# Outside Table.



## sleecjr (Mar 24, 2006)

OK. I have been looking for a camp kitchen. But really i just need a table that can take some heat, not a lot but some. I have a plastic folding table for the camper. Well i have a big 3 burner stove and last time i used it the table started to sag from the heat. I heard some of the outbacks came with a stainless table. How is it? who makes it? Will it take some heat?

Thanks Lee


----------



## RizFam (Feb 25, 2006)

Lee, I believe our table is glass? I'm not sure b/c we've never used it. It is still in the box in it's spot in the crawl through compartment. Maybe another Outbacker who has the same table has used theirs?


----------



## GoVols (Oct 7, 2005)

Plastic table top on mine.


----------



## tdvffjohn (Mar 10, 2005)

My 28 had the aluminum table. I would not recommend using it for a grill. Because of room constaints, the legs are as wide as the table which means a little narrow. That fact made it a little unstable and easier to tip over. It is a great option to have, I just would not use it for something like a grill.

John


----------



## W4DRR (May 17, 2005)

Our 23RS came with an aluminum folding table that slides into brackets in the front pass-through storage area. It is something like 2' x 5'. Unfortunately, not all models came with these.
It looks like it was personally hand-crafted by Gilligan himself.

Bob


----------



## RizFam (Feb 25, 2006)

> GoVols Posted Today, 07:50 AM
> Plastic table top on mine


The DH just said he thinks our's is Plastic as well.


----------



## Chestnut (Aug 21, 2006)

Ours is plastic. What about getting something like this?

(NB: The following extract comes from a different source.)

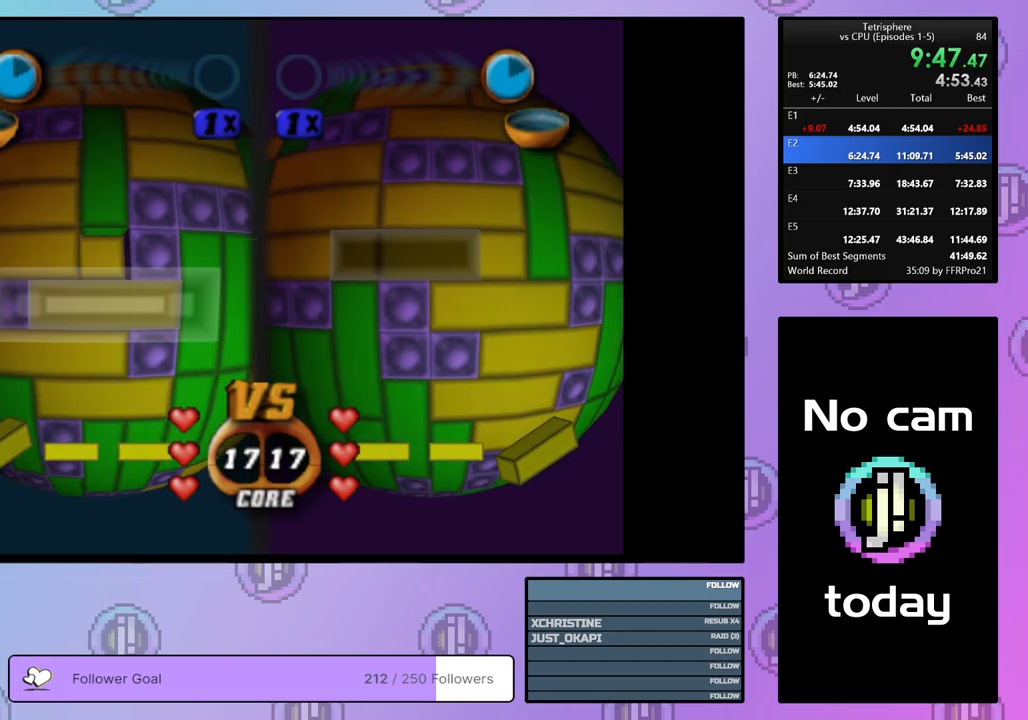
{"buttons": [], "right_stick": "center", "events": [[67, "DPAD_LEFT", "up"], [150, "DPAD_LEFT", "down"], [233, "DPAD_LEFT", "up"], [400, "SQUARE", "up"]]}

http://www.competitiveedgeproducts.com/detail.aspx?ID=19

Jessica


----------



## tdvffjohn (Mar 10, 2005)

Forgot about that table Jessica. Great link







My Aunt has one and it works great.


----------



## RLW7302 (Feb 27, 2005)

Our OB did not come with an outdoor table/camp kitchen. DW/DS got me a Coleman Cooking Station Table for my birthday a couple of years ago. It works pretty well. Sometimes tought to get it level, which is really only an issue when I'm using the griddle for eggs or pancakes or the like. I probably need to add shims to camping list.

Happy camping!
- Roger


----------



## hatcityhosehauler (Feb 13, 2004)

Being an '04, our's didn't come with the table either. I use the outside cook station, and a Weber Q grill that I have a stand for. If I need more cooktop space, I set up my trusty Coleman camp stove, usually on the end of the picinic table supplied by the campground.

Tim


----------



## sleecjr (Mar 24, 2006)

OK here is my problem. Most of the cook stations have a rack to sit the stove on. But my stove has legs that will fall througn the rack, so i need a table. This thing is also heave when i put the griddle on it. I think i need a table.3 burner stove with griddle

Here is a picture of what i have.


----------



## hatcityhosehauler (Feb 13, 2004)

You could get a piece of 3/4" plywood that fits over the rack for the stove. The plywood should resist the heat somewhat from the stove/griddle, and it shouldn't take up too much room.

Tim


----------



## tdvffjohn (Mar 10, 2005)

Nice grill









Just a thought, if the legs went thru the rack (like the link from Jessica) and the bottom was on the rack, would it make any difference? The short legs might just be to keep it from burning a wood picnic table but if it was touching the metal rack of the table, would it matter. 
As I am typing this , I realize that it would then get the rack section of the table hot and thats no good with kids around. Maybe some sort of mod to either


----------



## countrygirl (Apr 9, 2006)

sleecjr said:


> OK. I have been looking for a camp kitchen. But really i just need a table that can take some heat, not a lot but some. I have a plastic folding table for the camper. Well i have a big 3 burner stove and last time i used it the table started to sag from the heat. I heard some of the outbacks came with a stainless table. How is it? who makes it? Will it take some heat?
> 
> Thanks Lee


Lee...yesterday at work....I noticed the maintenance man....playing with matches...so I checked it out. He was testing a really nice white metal square table. He had 4 green (real) marble tiles on the table and then an old serving pan for the hot line in the kitchen of out Church Hall. The table folds for moving and storage and he said it was fairly light weight to be so sturdy...he paid 40.00 at Ace hardware at the beach. I plan to check into it...with my new Cobb grill while it stays cool to the touch underneath and on the sides...I hear the lid really heats up...I would just get 4 floor tiles from home depot to lay on the table once it is set up. We have a small table we made with metal base and a stepping stone for our dutch oven cooking...and I have really wanted something larger for this as well.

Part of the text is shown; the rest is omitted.